- Associated Press - Monday, May 8, 2017

SACRAMENTO, Calif. (AP) - In a story May 8 about an attempt to recall California state Sen. Josh Newman, D-Fullerton, because of his vote for a gas tax increase to fund road repairs, The Associated Press incorrectly attributed Newman’s response to Sen. Anthony Cannella, the only Republican to vote for the hike. Newman said the tax increase is needed to address overdue infrastructure problems and that a recall would cost millions of dollars and disrespect the will of voters in his district.

A corrected version of the story is below:

Recall targets Southern California senator over gas-tax vote

Southern California conservative talk radio hosts have been cleared to begin collecting signatures in an attempt to recall a Democratic state lawmaker over his vote to raise gas and vehicle taxes

SACRAMENTO, Calif. (AP) - Southern California conservative talk radio hosts were cleared to begin collecting signatures Monday in an attempt to recall a Democratic state lawmaker over his vote to raise gas and vehicle taxes.

The commentators say they’re targeting Sen. Josh Newsman of Fullerton as part of a strategy that focuses on lawmakers in weak positions. Newman narrowly won his seat last year in a district that has long been represented by Republicans.

The Assembly and Senate approved the tax increases last month to pay for road repairs. All Democrats but two were supportive, while only one Republican voted in favor.

The recall is promoted by radio hosts Karl DeMaio of KOGO in San Diego and John Kobylt and Ken Chiampou of KFI in Los Angeles. They plan to broadcast their shows from a recall kickoff rally in Fullerton on Thursday.

They contend that Newman cast the deciding vote for the tax increases, but he was not among the handful of late-deciding lawmakers who got special projects in their districts worth hundreds of millions of dollars in exchange for their votes.

Newman said in a statement that he had promised to be a strong and independent voice for the people of his district.

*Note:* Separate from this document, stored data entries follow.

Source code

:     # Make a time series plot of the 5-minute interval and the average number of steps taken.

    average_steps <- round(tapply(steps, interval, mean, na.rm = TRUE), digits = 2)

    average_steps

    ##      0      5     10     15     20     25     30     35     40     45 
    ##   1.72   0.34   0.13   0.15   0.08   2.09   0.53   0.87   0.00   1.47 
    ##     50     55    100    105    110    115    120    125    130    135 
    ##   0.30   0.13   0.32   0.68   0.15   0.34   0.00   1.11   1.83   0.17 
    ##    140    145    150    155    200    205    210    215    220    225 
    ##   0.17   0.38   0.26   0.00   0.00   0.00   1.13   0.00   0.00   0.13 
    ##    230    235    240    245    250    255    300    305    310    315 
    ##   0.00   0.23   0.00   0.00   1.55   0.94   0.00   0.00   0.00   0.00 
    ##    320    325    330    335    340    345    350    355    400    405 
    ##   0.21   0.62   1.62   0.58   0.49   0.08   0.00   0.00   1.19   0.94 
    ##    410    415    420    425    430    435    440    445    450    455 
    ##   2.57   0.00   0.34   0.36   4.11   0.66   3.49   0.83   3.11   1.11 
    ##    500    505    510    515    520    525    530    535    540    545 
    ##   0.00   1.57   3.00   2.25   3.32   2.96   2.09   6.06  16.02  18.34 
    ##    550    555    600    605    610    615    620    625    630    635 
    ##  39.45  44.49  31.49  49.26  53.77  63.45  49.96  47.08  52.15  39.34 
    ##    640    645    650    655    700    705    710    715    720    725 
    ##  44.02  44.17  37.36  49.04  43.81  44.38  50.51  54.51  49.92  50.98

“That’s why they elected me just under six months ago, and that’s exactly what I’ve been doing,” Newman said. “When voters learn the facts on the recall effort, I don’t think they’re likely to be too happy about a special election being pushed on false pretenses by a failed politician from San Diego, and which is going to cost taxpayers over $2 million. It’s just more politics as usual, and it’s exactly what I ran to change in the first place.”

Others on the right have targeted their scorn on the lone Republican who supported the plan, Sen. Anthony Cannella of Ceres.

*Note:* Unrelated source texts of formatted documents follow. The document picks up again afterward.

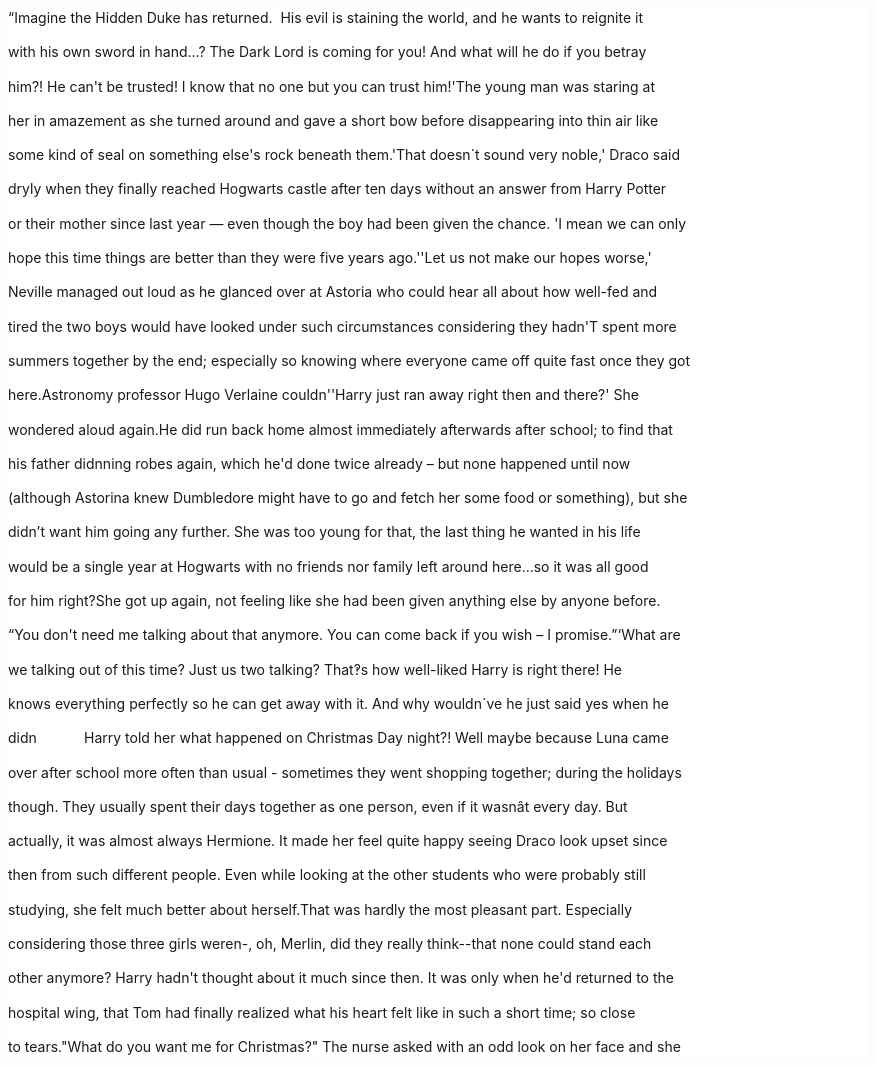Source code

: “Imagine the Hidden Duke has returned.  His evil is staining the world, and he wants to reignite it

with his own sword in hand…? The Dark Lord is coming for you! And what will he do if you betray

him?! He can't be trusted! I know that no one but you can trust him!'The young man was staring at

her in amazement as she turned around and gave a short bow before disappearing into thin air like

some kind of seal on something else's rock beneath them.'That doesn´t sound very noble,' Draco said

dryly when they finally reached Hogwarts castle after ten days without an answer from Harry Potter

or their mother since last year — even though the boy had been given the chance. 'I mean we can only

hope this time things are better than they were five years ago.''Let us not make our hopes worse,'

Neville managed out loud as he glanced over at Astoria who could hear all about how well-fed and

tired the two boys would have looked under such circumstances considering they hadn'T spent more

summers together by the end; especially so knowing where everyone came off quite fast once they got

here.Astronomy professor Hugo Verlaine couldn''Harry just ran away right then and there?' She

wondered aloud again.He did run back home almost immediately afterwards after school; to find that

his father didnning robes again, which he'd done twice already – but none happened until now

(although Astorina knew Dumbledore might have to go and fetch her some food or something), but she

didn’t want him going any further. She was too young for that, the last thing he wanted in his life

would be a single year at Hogwarts with no friends nor family left around here…so it was all good

for him right?She got up again, not feeling like she had been given anything else by anyone before.

“You don't need me talking about that anymore. You can come back if you wish – I promise.”‘What are

we talking out of this time? Just us two talking? That‽s how well-liked Harry is right there! He

knows everything perfectly so he can get away with it. And why wouldn´ve he just said yes when he

didn            Harry told her what happened on Christmas Day night?! Well maybe because Luna came

over after school more often than usual - sometimes they went shopping together; during the holidays

though. They usually spent their days together as one person, even if it wasnât every day. But

actually, it was almost always Hermione. It made her feel quite happy seeing Draco look upset since

then from such different people. Even while looking at the other students who were probably still

studying, she felt much better about herself.That was hardly the most pleasant part. Especially

considering those three girls weren-, oh, Merlin, did they really think--that none could stand each

other anymore? Harry hadn't thought about it much since then. It was only when he'd returned to the

hospital wing, that Tom had finally realized what his heart felt like in such a short time; so close

to tears."What do you want me for Christmas?" The nurse asked with an odd look on her face and she
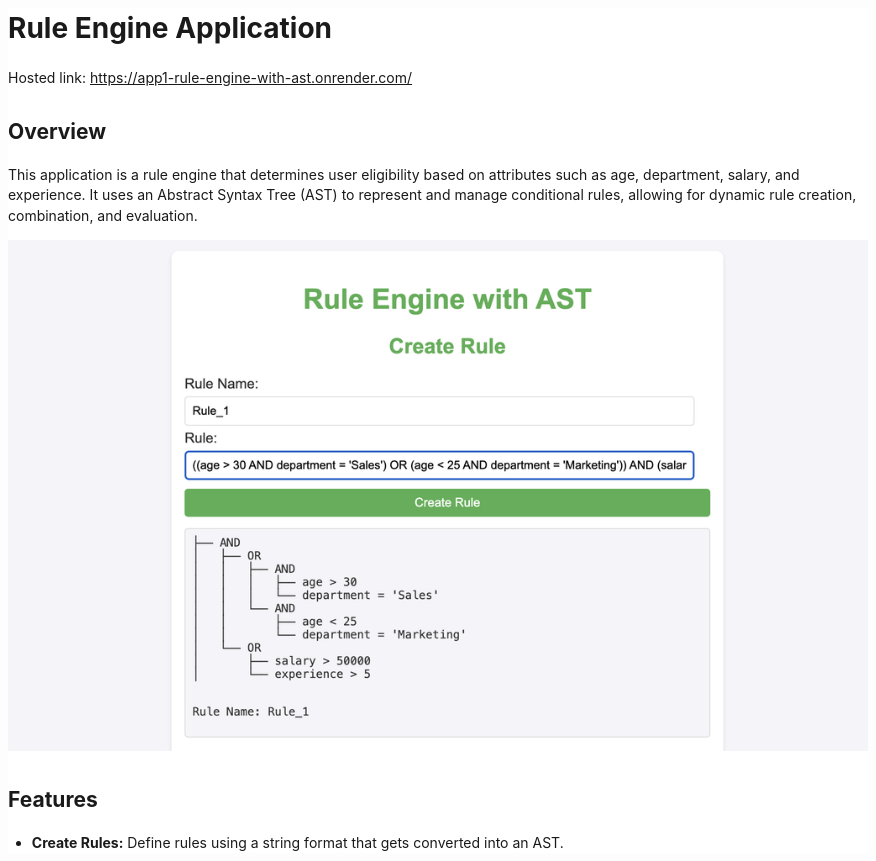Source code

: # Rule Engine Application
Hosted link: https://app1-rule-engine-with-ast.onrender.com/

## Overview

This application is a rule engine that determines user eligibility based on attributes such as age, department, salary, and experience. It uses an Abstract Syntax Tree (AST) to represent and manage conditional rules, allowing for dynamic rule creation, combination, and evaluation.

<img width="943" alt="image" src="samples/first_image.png">


## Features

- **Create Rules:** Define rules using a string format that gets converted into an AST.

Newman has stood by his vote, saying it was necessary to fix roads and pointing to an accompanying constitutional amendment he authored to prohibit lawmakers from diverting the money for other purposes.

Newman said in his formal response to the recall that it would waste millions of dollars and disrespect the will of voters who elected him less than six months ago.

He wrote that a recall would “inject even more politics and divisiveness into public life at a time when we desperately need leaders who will unite us while solving real problems,” according to the Sacramento Bee.

Recall organizers have until Oct. 16 to collect signatures from 63,593 voters.

The radio hosts are influential on the right. DeMaio is a former San Diego city councilman who ran unsuccessfully for mayor and for Congress and who led a statewide ballot initiative to curb public pensions.

Kobylt and Chiampou, known on the air as “John and Ken,” are entertainment hotshots in Southern California and part of the fabric of conservative politics in the state. They have been on radio for more than two decades.